Friday, February 29, 2008

Winter ... and Spring ... And Winter Again





The weather here is crazy ... oscillating wildly between bitter cold and the feeling of spring.

Every winter, Columbia decks out the trees along 16th Street (the closed part in the campus) with lights. There are a lot of these kinds of installations around New York at Christmas, but Columbia leaves them on until ... well, they had just turned them off on Friday night, which is a sure sign that Spring is coming.

Sunday, February 24, 2008

Climbing Comp


My climbing hasn't really gotten much better, but I have gone to a couple of competitions since the beginning of the year - they are a lot of fun (loads of people. loads of climbing) and not as competitive as it might sound. Here is a picture from today's competition at the Cliffsd of Valhalla in Westchester County, north of New York.

Thursday, February 21, 2008

Daily Dose of Liberty

My daily commute is on the F-Train, which trundles between Coney Island and Queens. Close to where I live, it comes out of the ground for two stations as it curves through an industrial part of Brooklyn, across the Gowanus Canal, which is about as beautiful as the name evokes. There, between the buildings and the harbour cranes off in the distance is a smidgen of copper green: the Statue of Liberty. How is that for a boost to an early morning subway trip while slurping coffee out of a paper cup? Yeah, America! Take in my huddled mass!

Um.

To be frank, the coffee is what really does it.

Friday, February 15, 2008

Piece of Paper Behind Me

Today I went with a couple of other students to pick up my Masters diploma. "What's your name?" said the man behind the desk. He looked at my ID, punched it into the computer and zzzzzzt out came a fresh diploma into my hands.

Talk about an anticlimax! After all the work, I would have preferred someone to have hammered it out of stone in front of me.

Here is Sampada, with two her two diplomas (actually one of them is mine, but I think it half belongs to her anyway!)

Tuesday, February 05, 2008

Post Superbowl Pre Super Tuesday

Yesterday was the Superbowl ... I missed it again, and about the only part of it I heard was when fans of the New York Giants (actually based in New Jersey) went berserk when the team won.

Tomorrow is Super Tuesday, when a lot of states across the US hold their primaries, caucuses of party political conventions. It's make or break time for presidential candidates. I haven't seen too much in the way of campaigning in New York - a couple of Obama supporters in front of the museum on Saturday night, or in front of the coop, and that's about it. But the election is a lively one and people are talking a lot about the differences of the candidates.
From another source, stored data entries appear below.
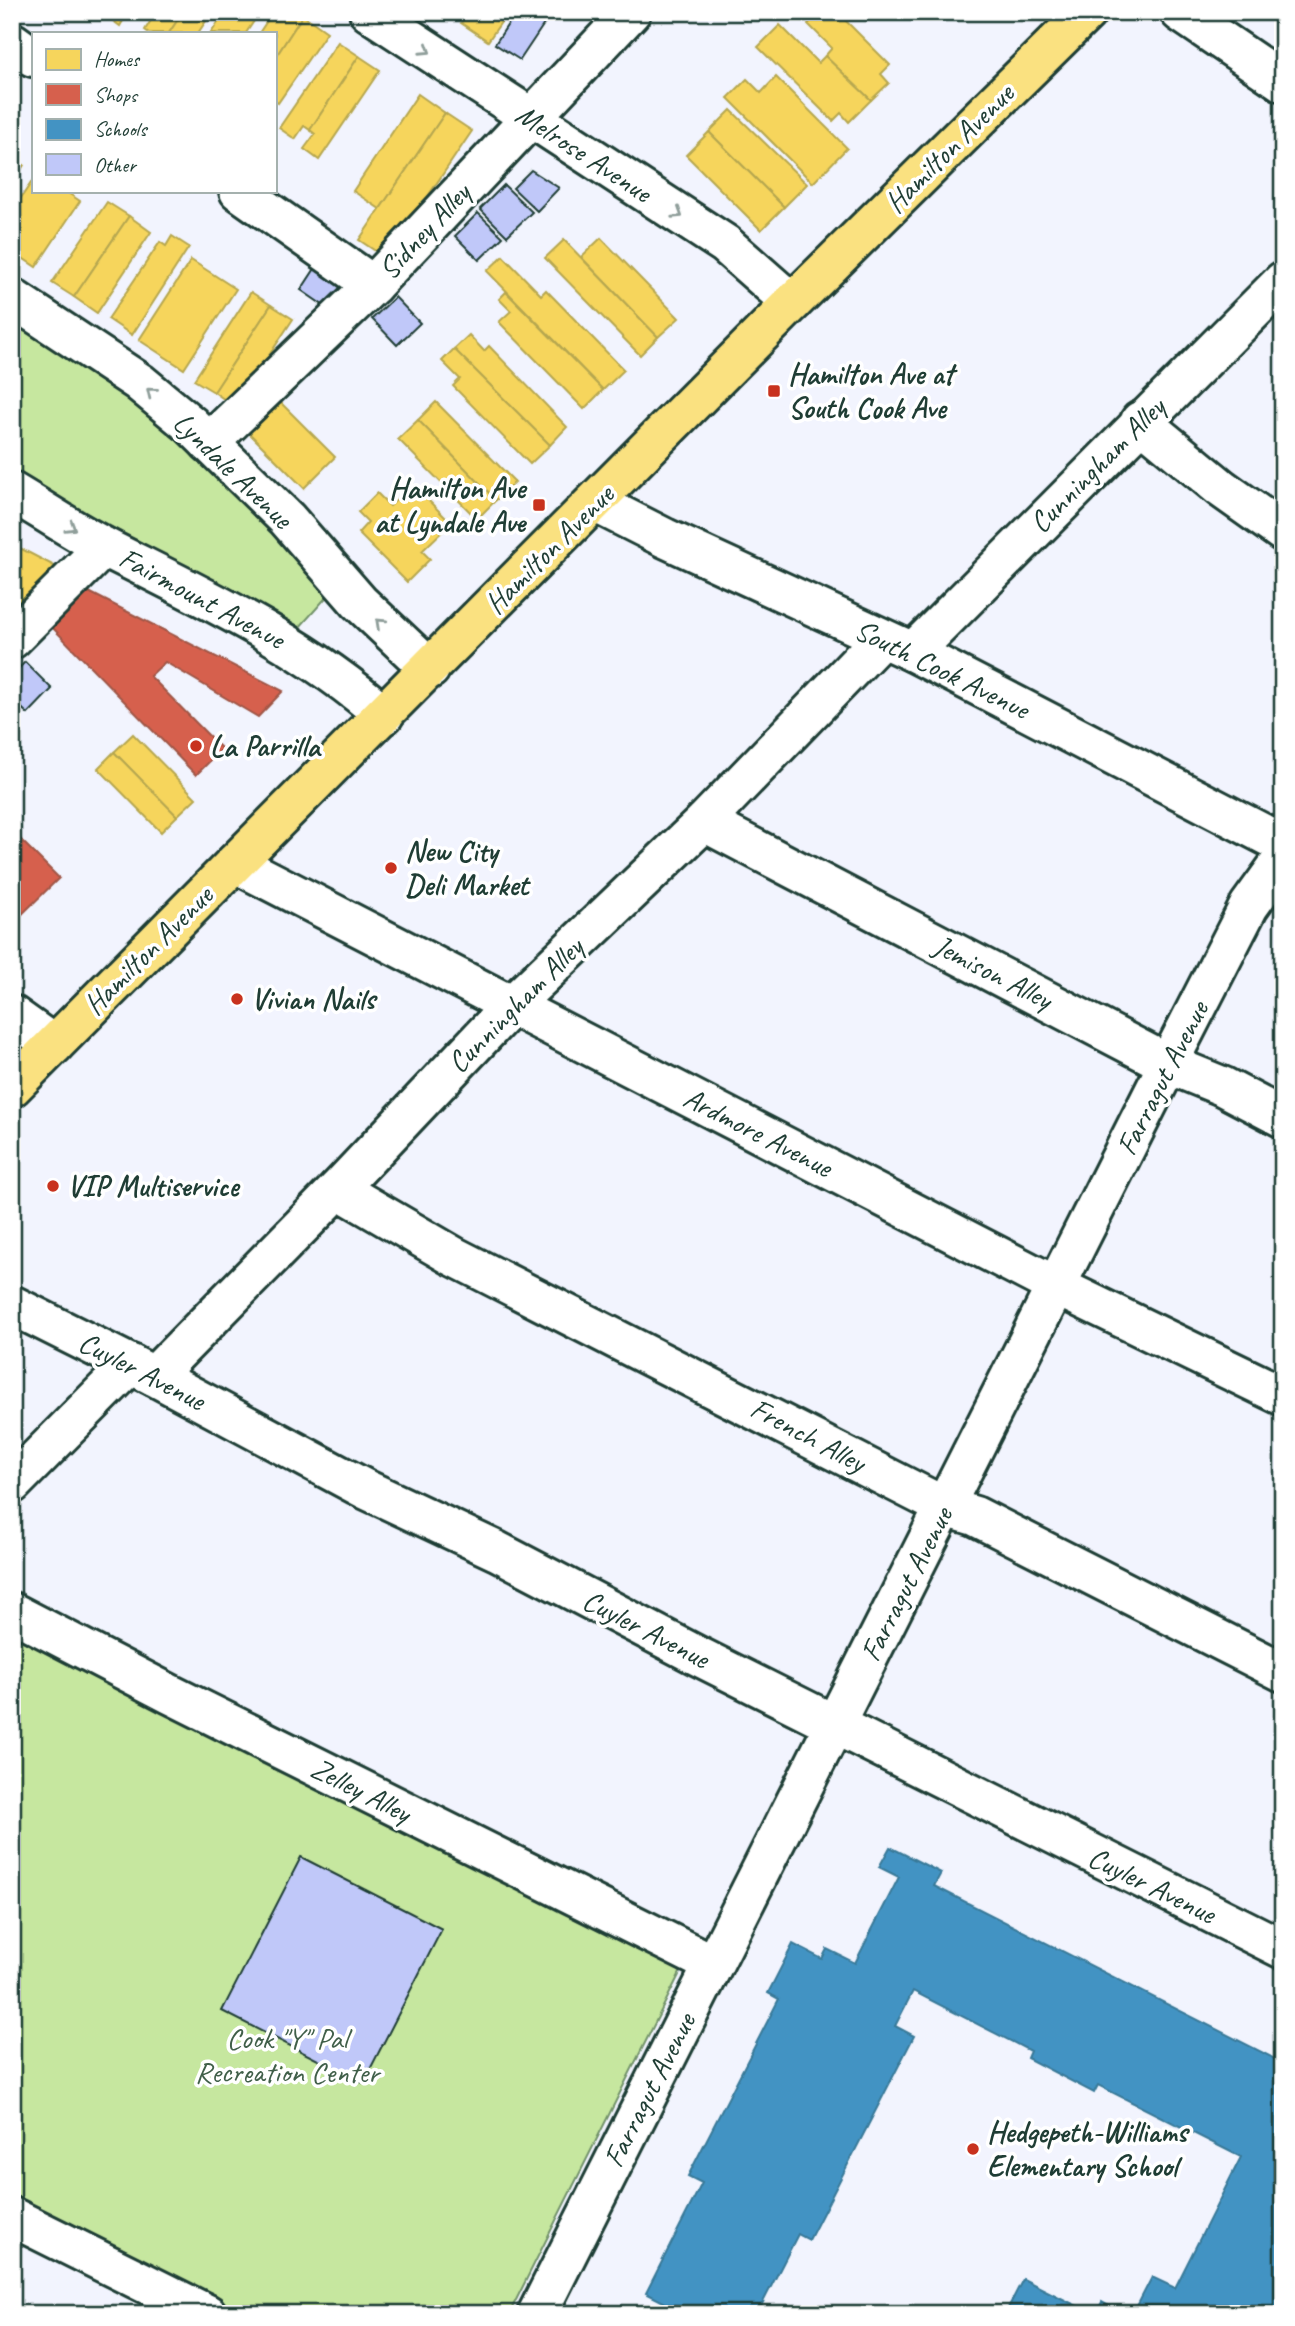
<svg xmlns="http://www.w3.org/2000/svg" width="1295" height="2326" font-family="Caveat,sans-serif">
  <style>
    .green { fill: #c6e79f; stroke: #72926a; stroke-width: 2 }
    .homes { fill: #f6d55c; stroke: #b6a750; stroke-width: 2 }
    .shops { fill: #d6604d; stroke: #9f5646; stroke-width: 2 }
    .schools { fill: #4393c3; stroke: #387998; stroke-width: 2 }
    .building { fill: #c0c8f9; stroke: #1f3d34; stroke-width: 2 }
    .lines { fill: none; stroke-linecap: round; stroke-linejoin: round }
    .minor-casing { stroke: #1f3d34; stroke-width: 44 }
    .major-casing { stroke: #1f3d34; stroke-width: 44 }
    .minor { stroke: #fff; stroke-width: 38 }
    .major { stroke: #fae180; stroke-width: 38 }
    .oneway { stroke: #8f9e9a }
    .poi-dot { fill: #c8321e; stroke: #fff; stroke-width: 2.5 }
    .labels { text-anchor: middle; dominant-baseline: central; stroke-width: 7; stroke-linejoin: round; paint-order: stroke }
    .street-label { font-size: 30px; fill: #1f3d34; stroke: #fff }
    .poi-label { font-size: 30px; font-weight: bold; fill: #1f3d34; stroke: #fff; text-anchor: start }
    .park-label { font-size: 30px; fill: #405f49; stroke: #fff }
  </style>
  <rect width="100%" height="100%" fill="#f2f4fe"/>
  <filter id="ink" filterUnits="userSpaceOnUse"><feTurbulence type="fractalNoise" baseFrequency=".0143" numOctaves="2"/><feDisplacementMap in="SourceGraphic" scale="14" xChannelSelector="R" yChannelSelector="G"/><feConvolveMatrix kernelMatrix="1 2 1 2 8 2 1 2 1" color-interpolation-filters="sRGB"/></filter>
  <g filter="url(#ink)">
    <g class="green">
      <polygon points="12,316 154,408 331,592 299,628 12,473"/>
      <polygon points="12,1631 684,1965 509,2314 226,2314 12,2204"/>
    </g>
    <g class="homes">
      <polygon points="101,12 128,12 120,26"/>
      <polygon points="156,12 183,12 169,33 149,33 145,30"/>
      <polygon points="183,12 212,12 198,33 169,33"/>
      <polygon points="225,12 260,12 246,33 211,33"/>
      <polygon points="273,12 298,12 303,15 275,58 275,33 259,33"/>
      <polygon points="468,12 508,12 488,41 461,23"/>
      <polygon points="820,12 837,12 890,65 881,74 889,83 871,100 825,56 832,48 808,24"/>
      <polygon points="303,15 327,32 278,103 275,101 275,58"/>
      <polygon points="780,25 818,63 825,56 871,100 849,122 841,113 833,121 758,47"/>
      <polygon points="338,42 359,56 310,130 304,126 295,139 279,128"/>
      <polygon points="359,56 380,70 319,160 304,149 315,134 310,130"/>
      <polygon points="776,77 847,148 813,183 728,98 747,79 761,93"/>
      <polygon points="418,94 445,113 380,209 353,191"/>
      <polygon points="731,110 807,184 784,207 709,132"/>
      <polygon points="445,113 472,131 386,258 359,240"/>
      <polygon points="709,132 784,207 761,230 686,155"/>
      <polygon points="12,157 24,165 12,183"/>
      <polygon points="33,180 33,191 65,191 80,201 36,267 12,251 12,211"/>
      <polygon points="107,202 129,216 74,297 52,283"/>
      <polygon points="129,216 151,232 97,313 74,297"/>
      <polygon points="172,236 189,247 132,335 108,319 160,242 166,246"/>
      <polygon points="601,238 679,318 658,337 581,257"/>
      <polygon points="564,240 658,337 640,355 545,258"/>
      <polygon points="503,256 541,295 546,290 624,370 603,390 487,271"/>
      <polygon points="191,260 236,289 184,369 139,340"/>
      <polygon points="251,292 271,305 214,392 194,380"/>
      <polygon points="506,292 603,390 584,409 499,322 511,311 499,299"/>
      <polygon points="271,305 293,319 235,407 214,392"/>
      <polygon points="469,335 484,351 489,346 567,427 550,445 454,349"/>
      <polygon points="454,349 550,445 530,464 453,386 460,379 442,361"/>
      <polygon points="273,395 335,457 304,488 242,426"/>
      <polygon points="436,402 515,482 496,500 418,420"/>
      <polygon points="418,420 496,500 477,519 398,439"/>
      <polygon points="412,484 451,523 422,551 430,559 407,582 358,533 368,522 358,512 377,493 390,506"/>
      <polygon points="14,545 68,573 12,626 12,548"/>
      <polygon points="133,734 196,798 177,816 114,752"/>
      <polygon points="114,752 177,816 161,832 98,768"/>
    </g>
    <g class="shops">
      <polygon points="81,588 283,691 258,717 165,662 150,676 222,749 196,775 47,622"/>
      <polygon points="12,831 59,878 12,924"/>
    </g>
    <g class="schools">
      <polygon points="890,1847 941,1873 934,1886 1283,2063 1283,2314 1133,2314 1152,2277 1175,2288 1241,2157 1098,2085 1094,2093 1027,2058 1030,2051 913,1991 895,2026 914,2036 809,2240 798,2234 757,2314 687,2314 646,2293 702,2183 688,2176 779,1999 768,1993 793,1944 822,1959 827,1949 855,1963 899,1877 879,1867"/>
      <polygon points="1023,2279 1093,2314 1005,2314"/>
      <polygon points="1102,2302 1123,2314 1096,2314"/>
    </g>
    <g class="building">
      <polygon points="516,12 552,12 520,60 495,44"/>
      <polygon points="531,170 559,188 537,211 513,188"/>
      <polygon points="504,185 532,212 507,236 480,209"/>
      <polygon points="478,213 503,237 479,260 455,236"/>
      <polygon points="320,261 352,283 333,312 301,290"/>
      <polygon points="395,297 420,323 397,345 372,319"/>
      <polygon points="25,662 52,689 28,714 12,699 12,675"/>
      <polygon points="301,1857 442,1929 363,2083 222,2011"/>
    </g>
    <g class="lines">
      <g class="minor-casing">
        <g id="minor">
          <polyline points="369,12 725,244 792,303"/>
          <polyline points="1180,12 1283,82"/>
          <polyline points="12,42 33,57"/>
          <polyline points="239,191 373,285"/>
          <polyline points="12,298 139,382 191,425 287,519 359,602 430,669"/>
          <polyline points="1140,421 1221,488 1283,532"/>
          <polyline points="209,443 373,285 631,12"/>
          <path d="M12,492C46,512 79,535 114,552C209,600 304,644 384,715"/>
          <polyline points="596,503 665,538 913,652 1283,844"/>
          <polyline points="12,639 104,547"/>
          <polyline points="913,652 1283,281"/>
          <polyline points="704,822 1168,1064 1222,1086 1283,1118"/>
          <polyline points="235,863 1056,1286 1283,1396"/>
          <polyline points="12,1015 54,1045"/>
          <polyline points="338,1189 453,1256 945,1507 975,1516 1283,1672"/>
          <polyline points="12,1305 154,1376 365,1489 497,1551 696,1655 1283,1949"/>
          <polyline points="154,1376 338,1189 512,1005 704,822 881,639"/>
          <polyline points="12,1484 131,1364"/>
          <polyline points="12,1612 170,1694 712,1964"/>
          <polyline points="12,2217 207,2314"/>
          <polyline points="537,2314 1168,1064 1249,906 1283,859"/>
        </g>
      </g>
      <g class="major-casing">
        <polyline id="major" points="12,1087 792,303 1087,12"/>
      </g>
      <use href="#minor" class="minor"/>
      <use href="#major" class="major"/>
    </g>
    <defs><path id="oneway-chevron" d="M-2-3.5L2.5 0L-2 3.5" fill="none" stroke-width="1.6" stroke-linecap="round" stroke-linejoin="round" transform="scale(1.75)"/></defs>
    <g class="oneway">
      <use href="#oneway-chevron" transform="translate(426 50) rotate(33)"/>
      <use href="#oneway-chevron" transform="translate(678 214) rotate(33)"/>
      <use href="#oneway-chevron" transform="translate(151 392) rotate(-141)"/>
      <use href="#oneway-chevron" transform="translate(71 527) rotate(31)"/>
      <use href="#oneway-chevron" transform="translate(380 623) rotate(-137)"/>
    </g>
  </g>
  <g class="poi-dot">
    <rect x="767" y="384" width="14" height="14" rx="3.5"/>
    <rect x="532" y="498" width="14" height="14" rx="3.5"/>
    <circle cx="196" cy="746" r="7"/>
    <circle cx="391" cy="868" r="7"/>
    <circle cx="237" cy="999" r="7"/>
    <circle cx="53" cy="1186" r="7"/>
    <circle cx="973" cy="2149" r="7"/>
  </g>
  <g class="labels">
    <g class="street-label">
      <text transform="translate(949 148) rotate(-45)">Hamilton Avenue</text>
      <text transform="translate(584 153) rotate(33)">Melrose Avenue</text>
      <text transform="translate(424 231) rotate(-47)">Sidney Alley</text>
      <text transform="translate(1097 465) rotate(-45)">Cunningham Alley</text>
      <text transform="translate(233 470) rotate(44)">Lyndale Avenue</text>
      <text transform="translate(549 549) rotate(-45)">Hamilton Avenue</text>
      <text transform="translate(202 598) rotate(28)">Fairmount Avenue</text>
      <text transform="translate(942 669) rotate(26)">South Cook Avenue</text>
      <text transform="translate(148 950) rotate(-45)">Hamilton Avenue</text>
      <text transform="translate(993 972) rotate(27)">Jemison Alley</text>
      <text transform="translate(515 1005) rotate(-45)">Cunningham Alley</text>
      <text transform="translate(1162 1078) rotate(-63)">Farragut Avenue</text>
      <text transform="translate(758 1132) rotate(27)">Ardmore Avenue</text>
      <text transform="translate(142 1371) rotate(27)">Cuyler Avenue</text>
      <text transform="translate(808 1435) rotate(28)">French Alley</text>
      <text transform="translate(906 1584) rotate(-63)">Farragut Avenue</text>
      <text transform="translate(646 1629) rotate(27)">Cuyler Avenue</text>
      <text transform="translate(361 1790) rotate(27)">Zelley Alley</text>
      <text transform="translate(1152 1885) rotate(26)">Cuyler Avenue</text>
      <text transform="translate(649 2090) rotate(-63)">Farragut Avenue</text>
    </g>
    <g class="poi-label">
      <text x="788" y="374">Hamilton Ave at<tspan x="788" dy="34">South Cook Ave</tspan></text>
      <text x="525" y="488" text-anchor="end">Hamilton Ave<tspan x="525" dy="34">at Lyndale Ave</tspan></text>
      <text x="210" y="746">La Parrilla</text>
      <text x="405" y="851">New City<tspan x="405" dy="34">Deli Market</tspan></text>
      <text x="251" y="999">Vivian Nails</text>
      <text x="67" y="1186">VIP Multiservice</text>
      <text x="987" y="2132">Hedgepeth-Williams<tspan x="987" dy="34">Elementary School</tspan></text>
    </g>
    <g class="park-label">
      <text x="287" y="2038">Cook "Y" Pal<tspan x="287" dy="34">Recreation Center</tspan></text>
    </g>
  </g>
  <rect width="1295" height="2326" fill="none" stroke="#fff" stroke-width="42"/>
  <rect x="21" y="21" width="1253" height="2284" fill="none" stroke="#1f3d34" stroke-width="2.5" filter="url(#ink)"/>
  <rect x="32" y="32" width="245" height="161" fill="#ffffff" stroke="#a5b1ae" stroke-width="2"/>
  <rect x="46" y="49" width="35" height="21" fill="#f6d55c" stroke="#a5b1ae" stroke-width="2"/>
  <text x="94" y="66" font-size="21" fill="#1f3d34">Homes</text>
  <rect x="46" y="84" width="35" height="21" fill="#d6604d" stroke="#a5b1ae" stroke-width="2"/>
  <text x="94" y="102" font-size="21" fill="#1f3d34">Shops</text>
  <rect x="46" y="119" width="35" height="21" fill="#4393c3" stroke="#a5b1ae" stroke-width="2"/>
  <text x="94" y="136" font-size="21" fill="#1f3d34">Schools</text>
  <rect x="46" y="154" width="35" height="21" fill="#c0c8f9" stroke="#a5b1ae" stroke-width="2"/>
  <text x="94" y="172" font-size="21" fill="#1f3d34">Other</text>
</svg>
On Thursday I sat with friends listening to the debate between Clinton and Obama; tomorrow I hope to go to a primary party.

S is for Security

Saturday night I used my new location to the fullest: rode across the Park to the Brooklyn Museum where I met up with Julia, a Canadian friend. The museum does monthly first-Saturday parties which are a lot of fun: nicely mixed crowd and nicely mixed high-brow (Rodin statues) and low-brow (Karaoke) - or should that be the other way around?

Afterwards I rode to Williamsburg, arguably the hip heart but definitely the hipster liver of Brooklyn. Takes about 30 minutes to get there on a bicycle, and that's fast by New York standards. Another friend - Hal - was celebrating his birthday there in a bar done up to look like a fake Hofbrauhaus. We had a good time there, sipping litre-pitches of draft beer. I got talking to the ex-girlfriend of a friend, and she had an interesting story to tell. She studied Marxist literature, and some time ago tried to get a guest lecturer from Italy into the US. His visa was refused, and because she had sponsored the request, she is now marked as a security threat. Each time she flies, her ticket is marked with an S which means she has to be there an hour ahead of other people and get searched thoroughly. It's a permanent mark against her name in some government database.